« Le sport ne fait pas suffisamment savoir quel rôle et quelle force il peut avoir »
Propos recueillis par Julian JAPPERT
Éducateur, entraîneur, sélectionneur de l’Équipe de France, directeur technique national, conseiller sportif, consultant… Gérard Houllier connaît le sport et le football mieux que quiconque. Nouveau membre d’honneur de notre Think tank, il revient sur sa vision du sport et ce qu’il représente aujourd’hui pour notre société.
Sport et Citoyenneté a vocation à étudier l’impact du sport sur la société. Quel est votre sentiment sur ce que le sport représente aujourd’hui dans notre pays ?
GH : Le sport, c’est avant 17 millions de licenciés et des millions de bénévoles en France. C’est une force sociale énorme qui, à mon avis, est sous-estimée car elle n’est pas contestataire, revendicatrice. Son impact est bien moindre par rapport à celui de la culture par exemple. Il ne s’agit pas d’opposer l’un à l’autre, il s’agit juste ne pas résumer le sport à son aspect médiatique. D’ailleurs, un autre volet est essentiel à mes yeux, c’est le lien entre le sport et la santé, qui commence à être reconnu et qu’il faut davantage valoriser. Enfin, le sport renforce les liens sociaux et les rouages de nos sociétés. Le fait de respecter l’autre, de partager, d’échanger, la générosité, dans l’effort comme dans les rapports humains… Je pense que dans ce domaine le sport ne fait pas suffisamment savoir quel rôle et quelle force il peut avoir.
Pour quelles raisons avez-vous souhaité vous investir dans Sport et Citoyenneté ?
GH : Nous sommes dans une société très individualiste, mais je pense que les jeunes ont besoin de plus d’affection que l’on ne le croit. Ils ont besoin de prendre des responsabilités, de s’investir. Ils en savent beaucoup plus que nous à leur âge, ils sont beaucoup plus ouverts et réagissent bien mieux que nous à certaines notions. En même temps, ils ont besoin d’estime, d’affection, de compréhension et de respect. C’est ça qui les fait marcher et je pense que le sport peut aider à ce niveau.
Vous avez entraîné le FC Liverpool pendant 6 ans. C’est un club très investi dans sa communauté, avec une politique de Charity très importante. Pensez-vous que les clubs professionnels ont une sorte de responsabilité sociale/sociétale, et qu’ils se doivent de participer à la vie de leur territoire ?

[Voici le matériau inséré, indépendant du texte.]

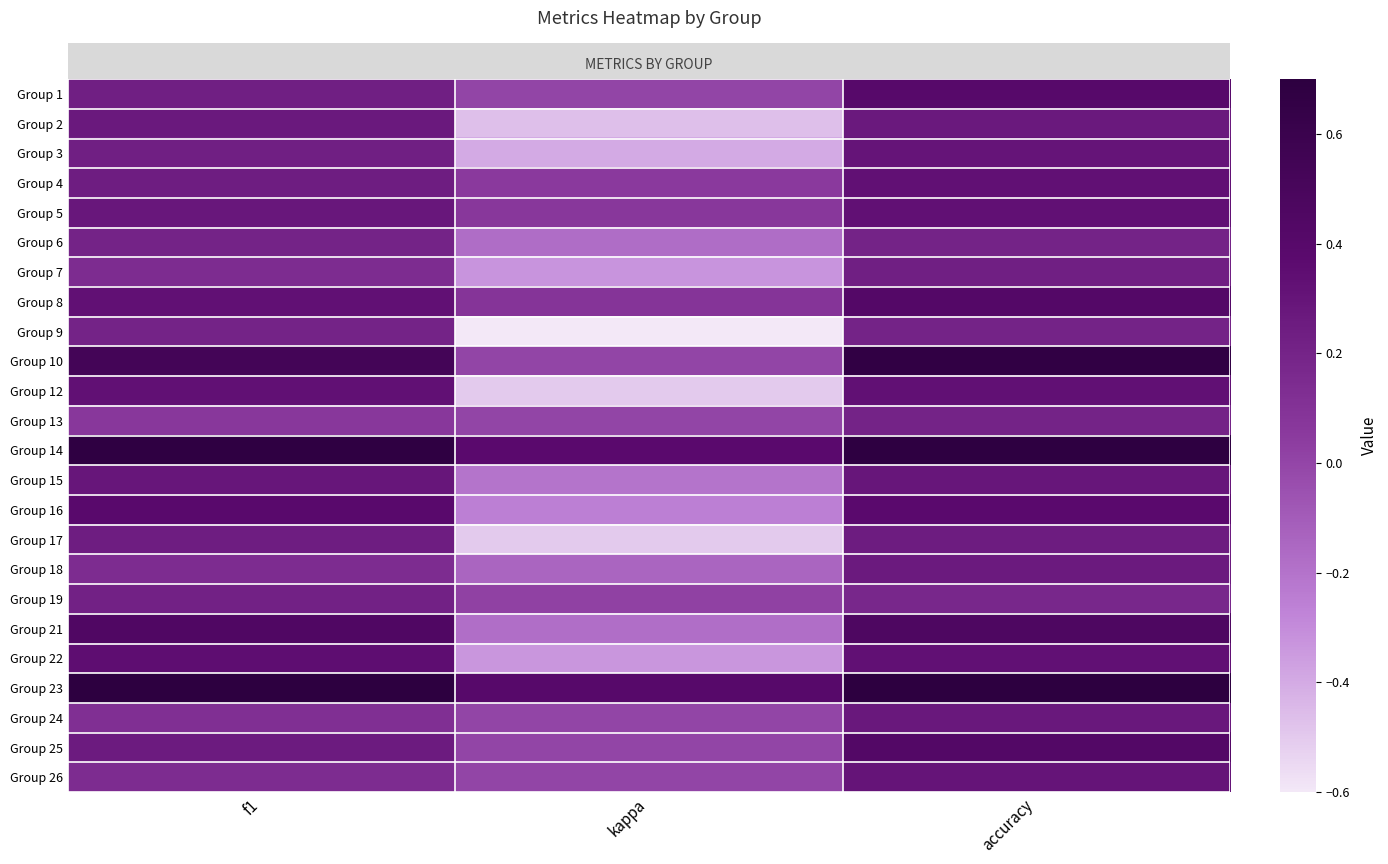

Between f1 and kappa, which is larger?

f1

GH : La situation est assez particulière en Angleterre. Les clubs sont souvent très ancrés dans leur ville, voire dans leur quartier. La notion de communauté est forte. Par exemple, les joueurs vont régulièrement dans les écoles ou dans les milieux plus défavorisés pour animer des séances, rencontrer les gens, etc. Ils marquent leur présence, et les clubs considèrent qu’ils ont une vraie responsabilité à ce niveau. Cela fait partie de la culture anglaise et c’est vrai que je l’ai ressentie de manière très forte à Liverpool. J’assiste d’ailleurs encore à des évènements mis sur pieds par la Liverpool Foundation. Cela arrive petit à petit en France, et sur ce point l’Olympique Lyonnais est d’ailleurs un club précurseur, avec une OL Fondation très dynamique.